Final Graph (Grade this one)

ggplot(mts_fg, aes(x= total_collected, y = species, fill=traptype))+
  geom_col(position = position_dodge(width = 1))+
  labs(title = "Total Mosquito by Species Collected by Trap Types",
       x = "Total Collected",
       y = "Species",
       fill = "Trap Type",
       caption = "Source: City of Washington, DC") +
  theme_minimal(base_size = 8) +
  scale_fill_brewer(palette = "Set2")

A

First I cleaned the data set, turned column names to all lower case using tolower(names(name of data)), selected columns that might be used using select, and added a column to see total number of mosquitoes collected for each row using mutate.
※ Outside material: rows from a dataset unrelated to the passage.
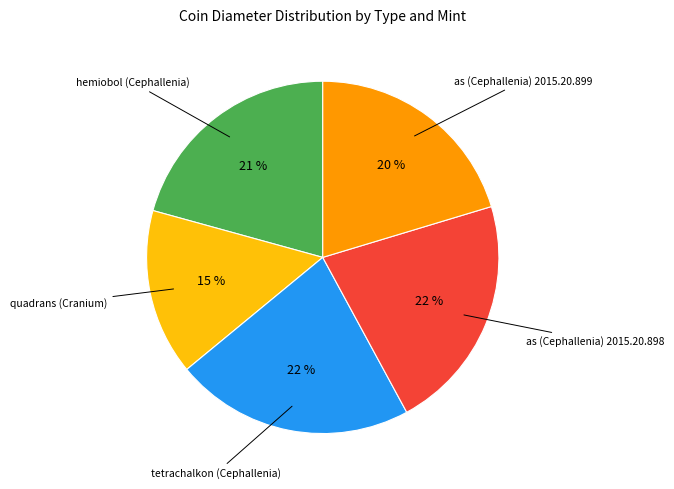

Is there a majority slice in this chart?

No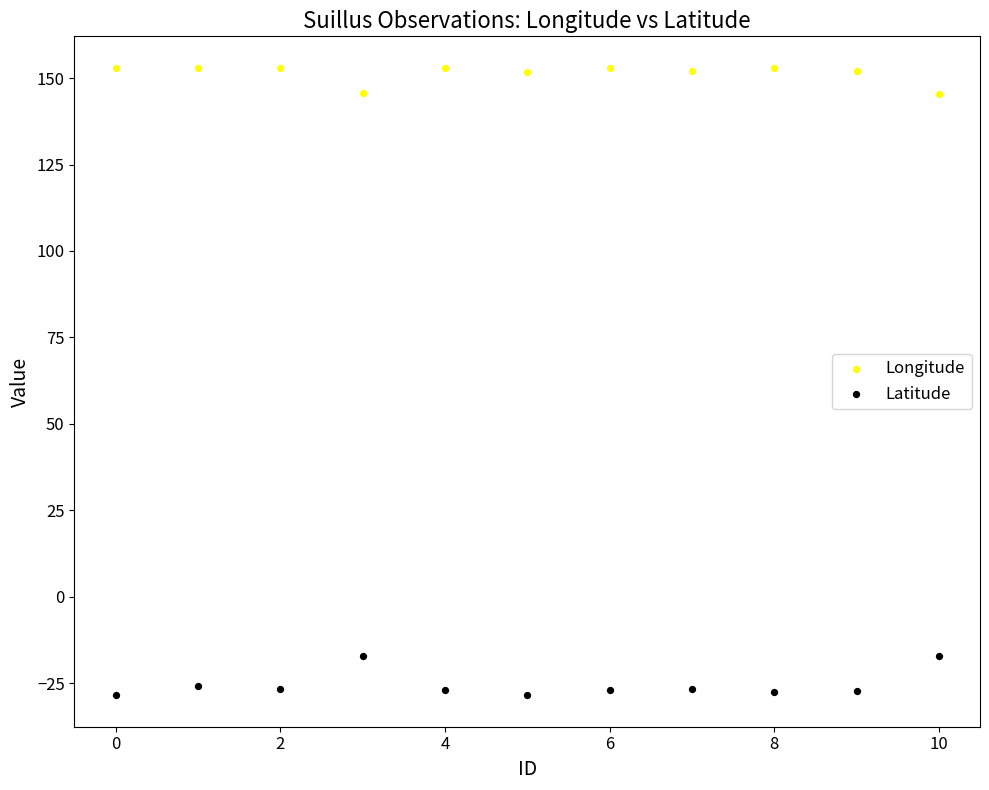

Which series has the largest Y range (max minus min)?

Latitude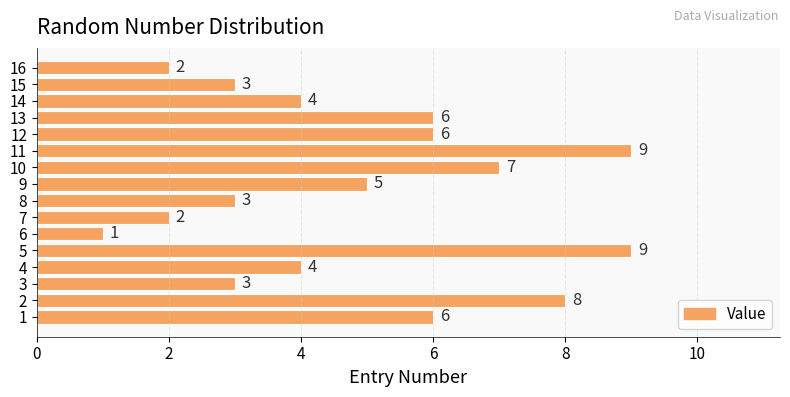

Which label corresponds to the smallest value in the chart?

6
Then grouped by species,trap type,females collected,males collected, and total collected. Next created a linear Regression. Then wrote the equation for the model and analyzed the model. After that made a plot. Then grouped by trap type and species and summarized total number of mosquitoes collected. Lastly made the final graph.

B

The final bar graph visualizes the total number of mosquitoes by species collected by the three different trap types. The x axis is the total, the y axis is the mosquito species and the 3 different colors represent the trap types.It was surprising to see the amount of Pipiens collected.

C

It would have been interesting to add more variables or test different ones. There were plenty of errors whiles working on this project but looking at older assignments helped solve the issues.